**WHAT THE TASK REQUIRES**
Reproduce each record exactly. The pictures should be skipped.

Page images and extracted text
>>>>>

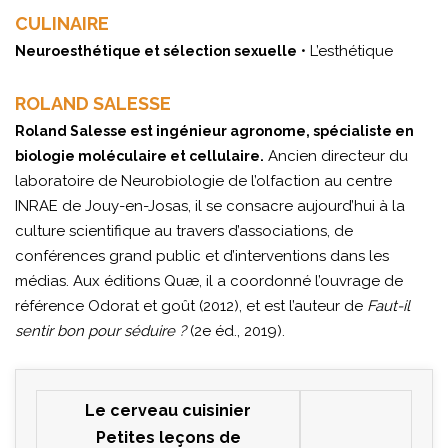
CULINAIRE
• L’esthétique
Neuroesthétique et sélection sexuelle
ROLAND SALESSE
Roland Salesse est ingénieur agronome, spécialiste en
Ancien directeur du
biologie moléculaire et cellulaire.
laboratoire de Neurobiologie de l’olfaction au centre
INRAE de Jouy-en-Josas, il se consacre aujourd’hui à la
culture scientifique au travers d’associations, de
conférences grand public et d’interventions dans les
médias. Aux éditions Quæ, il a coordonné l’ouvrage de
référence Odorat et goût (2012), et est l’auteur de
Faut-il
sentir bon pour séduire ?
(2e éd., 2019).
Le cerveau cuisinier
Petites leçons de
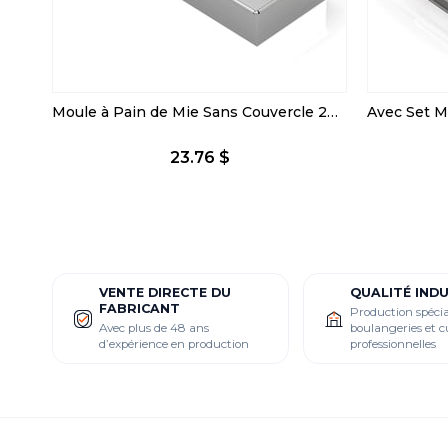
Moule à Pain de Mie Sans Couvercle 20x50x6 cm
23.76 $
VENTE DIRECTE DU
QUALITÉ IND
FABRICANT
Production spécia
Avec plus de 48 ans
boulangeries et c
d’expérience en production
professionnelles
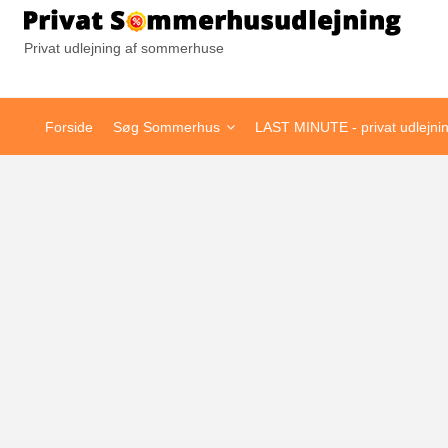
Pr
Privat udlejning af sommerhuse
Forside
Søg Sommerhus
LAST MINUTE - privat udlejni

<<<<<

**TASK OUTPUT**
CULINAIRE
• L’esthétique
Neuroesthétique et sélection sexuelle
ROLAND SALESSE
Roland Salesse est ingénieur agronome, spécialiste en
Ancien directeur du
biologie moléculaire et cellulaire.
laboratoire de Neurobiologie de l’olfaction au centre
INRAE de Jouy-en-Josas, il se consacre aujourd’hui à la
culture scientifique au travers d’associations, de
conférences grand public et d’interventions dans les
médias. Aux éditions Quæ, il a coordonné l’ouvrage de
référence Odorat et goût (2012), et est l’auteur de
Faut-il
sentir bon pour séduire ?
(2e éd., 2019).
Le cerveau cuisinier
Petites leçons de
Moule à Pain de Mie Sans Couvercle 20x50x6 cm
23.76 $
VENTE DIRECTE DU
QUALITÉ IND
FABRICANT
Production spécia
Avec plus de 48 ans
boulangeries et c
d’expérience en production
professionnelles
Pr
Privat udlejning af sommerhuse
Forside
Søg Sommerhus
LAST MINUTE - privat udlejni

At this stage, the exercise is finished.